Les deux amis s'habillèrent et sortirent.
La nuit tombait. Un vent âpre, venu du large, soufflait impétueusement et de lourds nuages roulaient dans le ciel. Le mugissement sourd de la mer semblait venir des confins du monde.
Noisy et Morlon arrivèrent dans une des premières maisons de Morgat, chaumière sans étage, aux contrevents de laquelle pendait, en guise d'enseigne, une branche de houx desséchée.
— Comment l'appelles-tu, ton aubergiste ? demanda Morlon.
— Anne, la vieille Anne.
— Comprend-elle le français ?
— Très bien, et elle le parle même très couramment, ayant été cuisinière à Paris.
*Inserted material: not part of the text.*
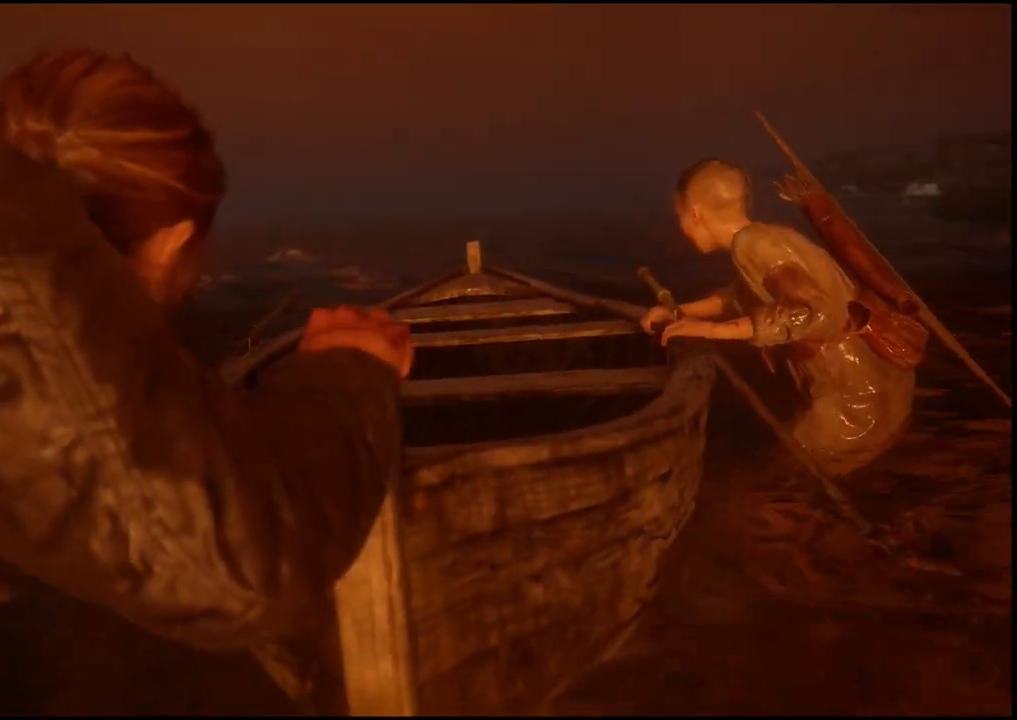
{"buttons": [], "left_stick": "up", "right_stick": "center", "events": []}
— Tant mieux, car il n'est guère aisé de se faire comprendre en ce pays perdu.
Les deux amis pénétrèrent dans une vaste pièce mal éclairée. Au coin de l'âtre, la vieille Anne était accroupie, tandis qu'une jeune fille, dont la merveilleuse beauté s'harmonisait mal avec le costume de paysanne qu'elle portait, vaquait aux soins du ménage.
— Quelle ravissante enfant ! murmura Morlon.
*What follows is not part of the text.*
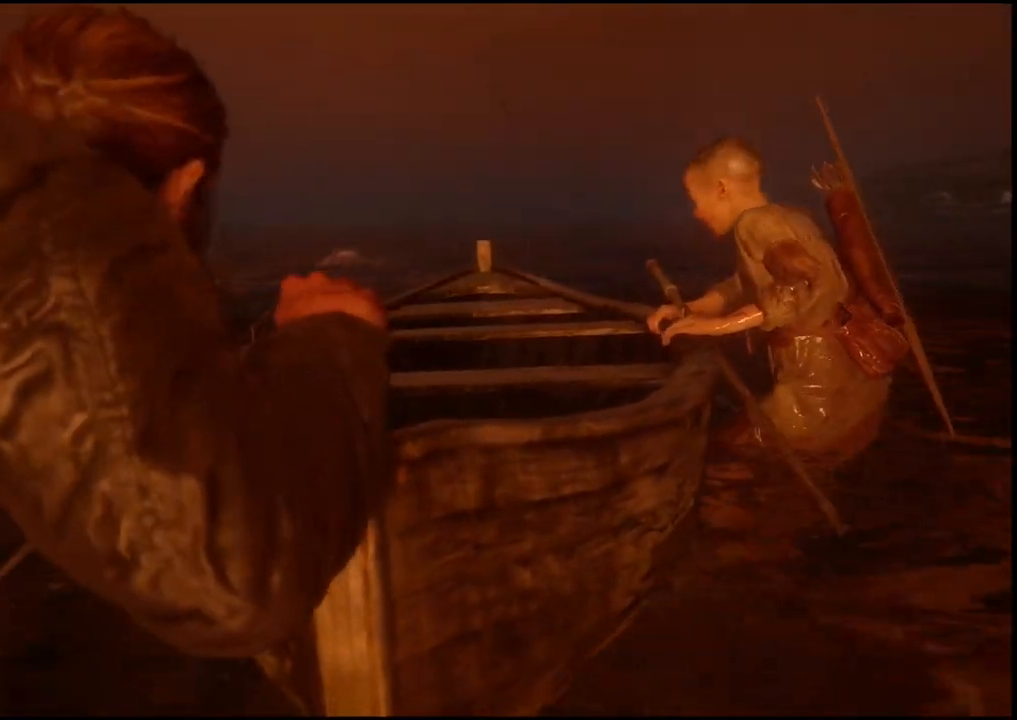
{"buttons": [], "left_stick": "up", "right_stick": "center", "events": []}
— Une enfant abandonnée, la fille adoptive de la vieille Anne.
— Elle a plutôt l'air d'une princesse que d'une campagnarde.
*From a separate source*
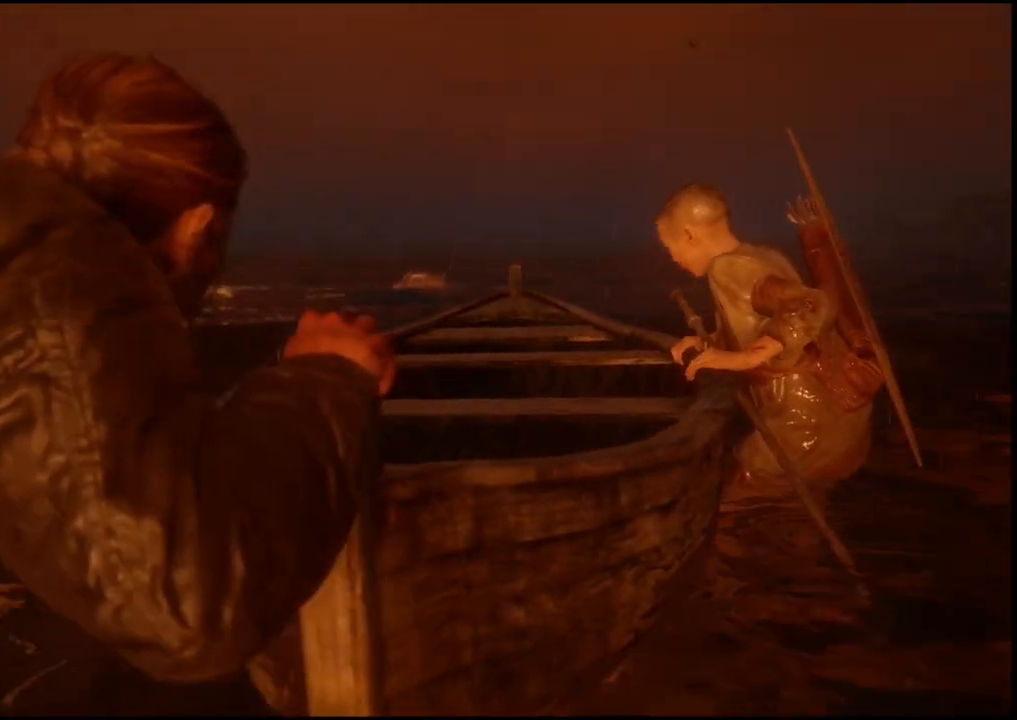
{"buttons": [], "left_stick": "up", "right_stick": "center", "events": []}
La vieille femme s'était levée à l'approche des étrangers et les saluait avec un empressement cordial.
— Dressez vite la table, Huguette, dit-elle à la jeune fille, et mettez une nappe blanche.
Huguette se hâta, toute rougissante.
Le repas, quoique très simple, était copieux et Morlon y fit honneur.
La vieille fille s'était rassise au coin de l'âtre et contemplait les deux amis en dodelinant de la tête.
Gabriel Noisy se tourna vers elle.
— N'est-ce pas, mère Anne, dit-il, que la maison que j'occupe est restée longtemps inhabitée ?
La vieille se redressa :
— La maison hantée !... pour sûr, monsieur Noisy, qu'elle est restée longtemps sans propriétaire.
— Et pourquoi donc, ma brave femme ? demanda Morlon.
— Dame ! parce que personne n'aurait voulu y passer une nuit.
— Pour quelle raison ?
La vieille leva sur le Parisien un regard inquiet ;
— Parce qu'il y revient, répondit-elle.
— Et depuis quelle époque, continua Morlon, cette maison était-elle inhabitée ?
— Depuis la disparition de la « Dame Noire », il y a quinze ans environ.
— Qui était cette « Dame Noire » ?
La vieille Anne était heureuse de parler de tout ce qui avait trait aux temps passés. Elle se recueillit un instant et commença de sa voix chevrotante :
— On ne sait pas exactement qui était cette « Dame Noire » ; mais elle devait être de famille noble. On l'avait ainsi appelée parce qu'elle semblait vouée, par la couleur de ses vêtements et l'expression douloureuse de son visage, à un deuil inconsolable.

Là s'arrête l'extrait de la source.